- Extracted records
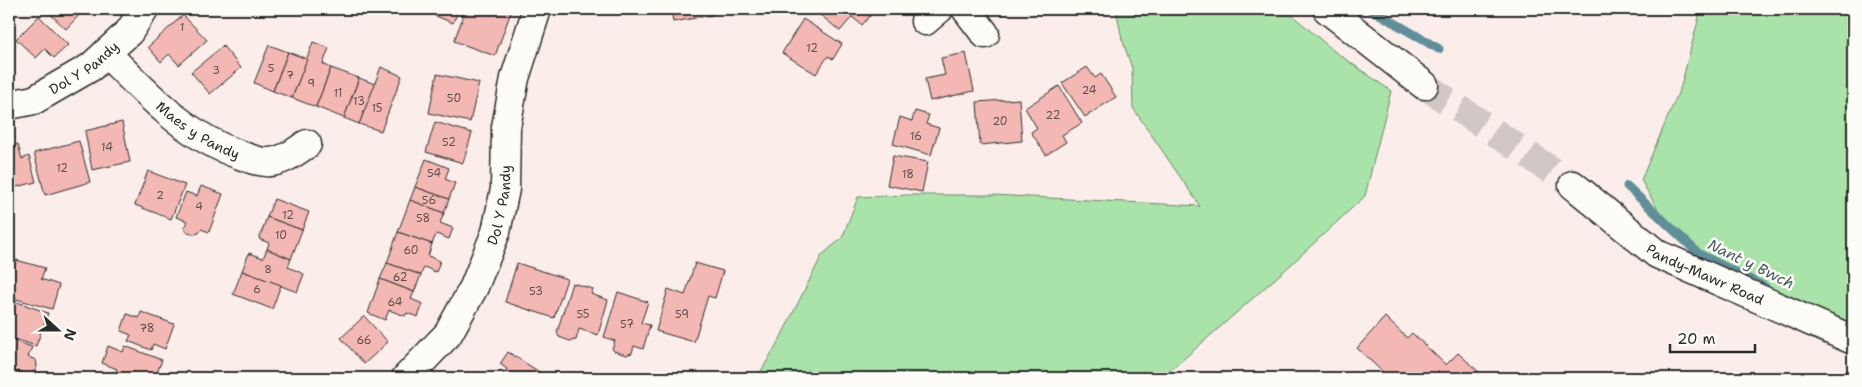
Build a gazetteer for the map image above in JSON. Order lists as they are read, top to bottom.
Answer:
{
  "streets": {
    "street": ["Dol Y Pandy", "Maes y Pandy", "Pandy-Mawr Road"]
  },
  "crossings": [
    ["Dol Y Pandy", "Maes y Pandy"]
  ],
  "water": ["Nant y Bwch"],
  "house_numbers": [
    "1",
    "12",
    "5",
    "3",
    "7",
    "9",
    "24",
    "11",
    "50",
    "13",
    "15",
    "22",
    "20",
    "16",
    "52",
    "14",
    "12",
    "54",
    "18",
    "2",
    "56",
    "4",
    "12",
    "58",
    "10",
    "60",
    "8",
    "62",
    "6",
    "53",
    "64",
    "55",
    "59",
    "57",
    "78",
    "66"
  ],
  "scale_bar": "20 m",
  "north": "right"
}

- Work task
Leave the images out and output the remaining material exactly as it stands.

- Task response
Build a gazetteer for the map image above in JSON. Order lists as they are read, top to bottom.
Answer:
{
  "streets": {
    "street": ["Dol Y Pandy", "Maes y Pandy", "Pandy-Mawr Road"]
  },
  "crossings": [
    ["Dol Y Pandy", "Maes y Pandy"]
  ],
  "water": ["Nant y Bwch"],
  "house_numbers": [
    "1",
    "12",
    "5",
    "3",
    "7",
    "9",
    "24",
    "11",
    "50",
    "13",
    "15",
    "22",
    "20",
    "16",
    "52",
    "14",
    "12",
    "54",
    "18",
    "2",
    "56",
    "4",
    "12",
    "58",
    "10",
    "60",
    "8",
    "62",
    "6",
    "53",
    "64",
    "55",
    "59",
    "57",
    "78",
    "66"
  ],
  "scale_bar": "20 m",
  "north": "right"
}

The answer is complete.